Letzthin begegnete ich während meinem täglichen Abendspaziergang der Solidarität. Gespannt kam ich mit ihr ins Gespräch und meinte: «Ich empfinde dein Dasein als etwas Wunderschönes. In den Momenten, in denen du in mein Leben kommst, fühle ich mich glückselig und leicht. Wenn in mir im Augenblick deines Besuches das Bewusstsein des Zusammenhalts erwacht, weiss ich, dass so viel Sinnhaftigkeit für mich und die Gesellschaft erfüllt ist.» Sie freute sich über dieses Kompliment und lächelte.

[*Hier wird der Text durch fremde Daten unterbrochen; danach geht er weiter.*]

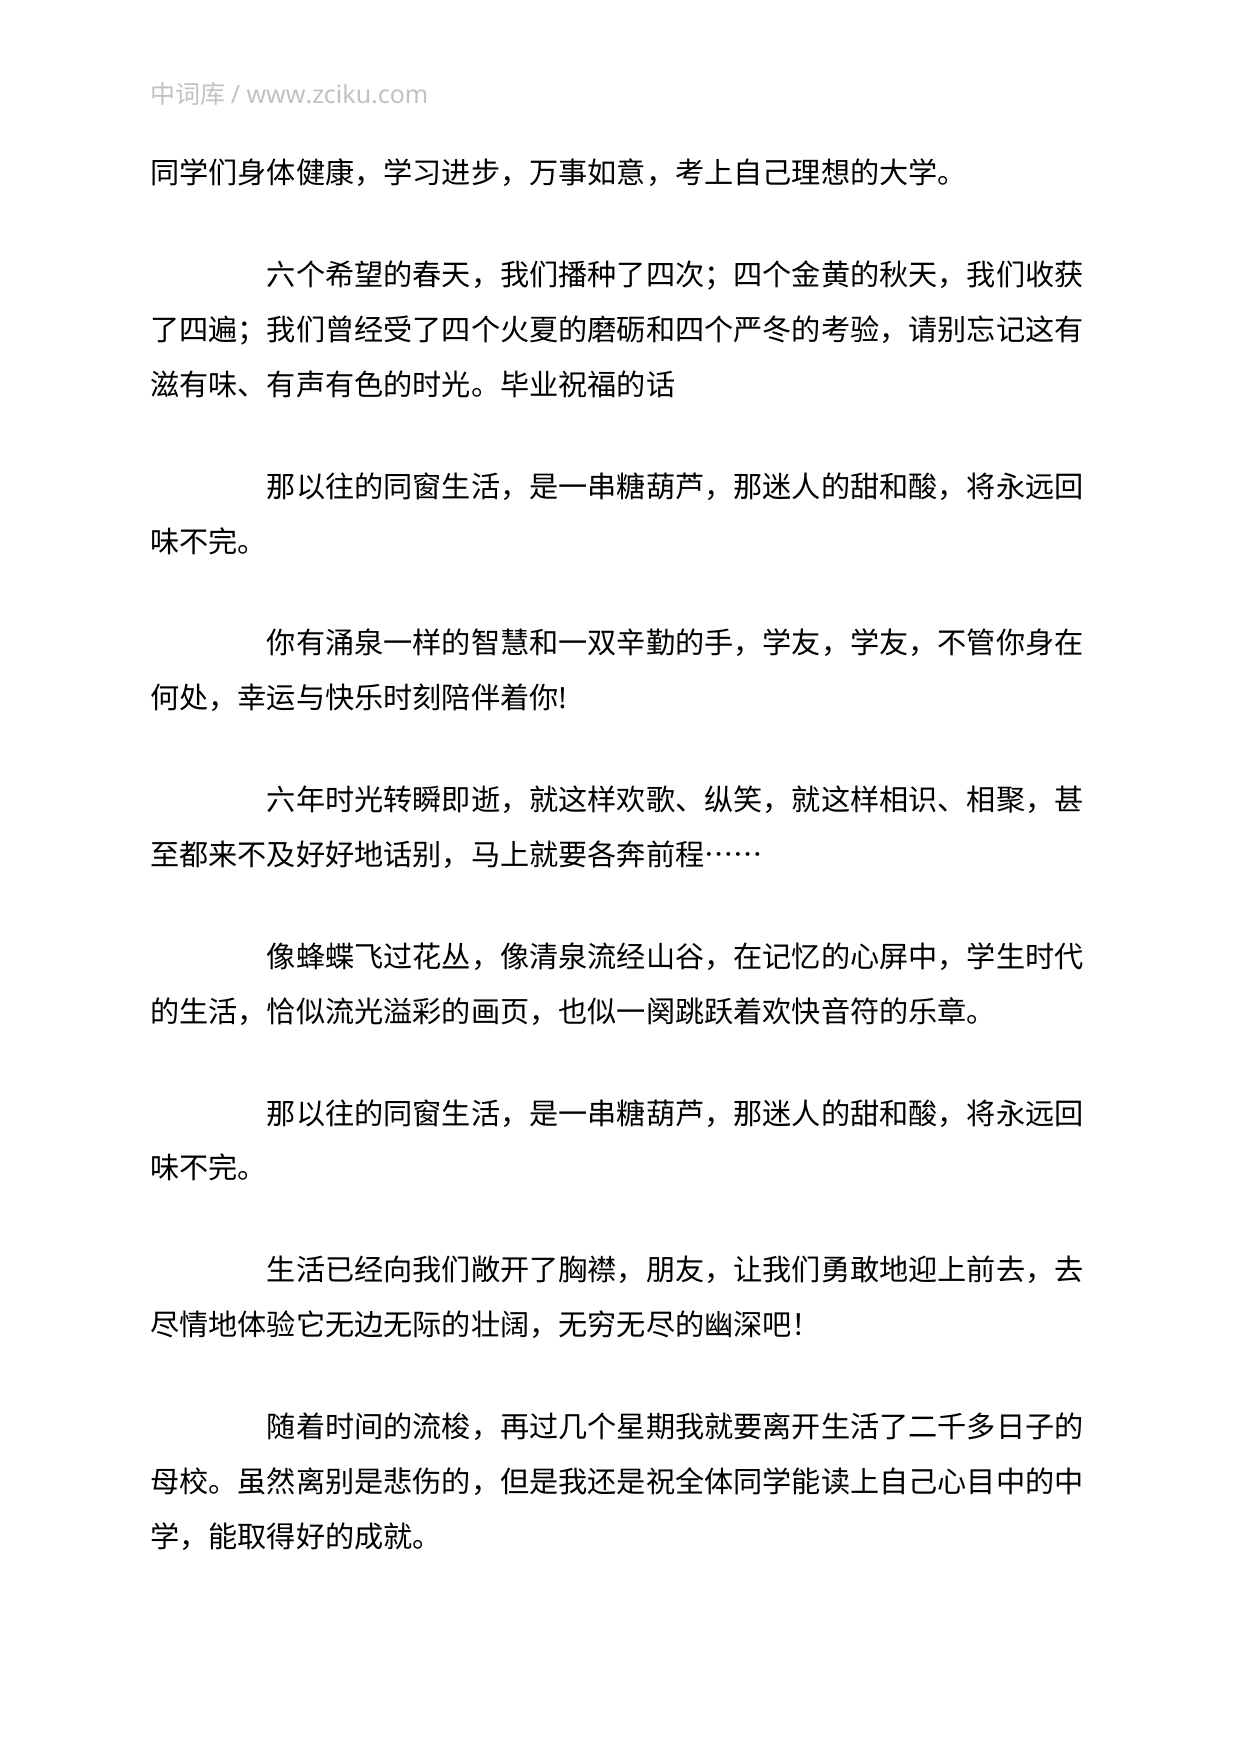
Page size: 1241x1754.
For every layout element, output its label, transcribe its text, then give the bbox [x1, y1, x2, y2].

text 六个希望的春天，我们播种了四次；四个金黄的秋天，我们收获了四遍；我们曾经受了四个火夏的磨砺和四个严冬的考验，请别忘记这有滋有味、有声有色的时光。毕业祝福的话 [150, 252, 1090, 404]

Nachdem wir einige Minuten in der Stille nebeneinander gelaufen waren, begann sie leise zu flüstern: «Du weisst aber auch, dass dieses Gefühl, das du soeben beschrieben hast, nur erlebt werden kann, wenn die Idee, die du verfolgst, auch deinem wirklichen Interesse entspricht?» Ich schaute sie an, nickte und antwortete: «Diese Erfahrung habe ich während der Corona-Krise gemacht und ich durfte schnell merken, dass ich in solchen Situationen, in denen mein wahrhaftiges und tiefes Interesse fehlte, ich nicht mehr authentisch durchs Leben gehen konnte. Weisst du, wenn ich eine Pseudosolidarität aufrechterhalten will, nur weil es die Mehrheit im Aussen verlangt, muss ich mich verbiegen und nehme in mir einen enormen Widerstand wahr. Dies bedeutet für mich also immer wieder innerlich abzuchecken, ob meine Motivation solidarisch zu sein, einem tiefen inneren Wunsch entspringt. Denn nur so kann ich die Verbundenheit, welche du, liebe Solidarität, ermöglichst, erkennen». «Das machst du richtig, denn ich bin dir nur eine Unterstützung und ein friedvoller Begleiter, wenn du auf dein Herz hörst. Wenn du aber das Gefühl hast, dass du einer moralischen Pflicht oder sogar einer Schuld folgen musst, wird es für mich unmöglich, dich wohlwollend und gütig zu unterstützen», meinte die Solidarität.
Nachdem sie diese Worte gesprochen hatte, verabschiedeten wir uns voneinander, im Wissen, dass wir uns sicherlich bald wieder authentisch begegnen werden.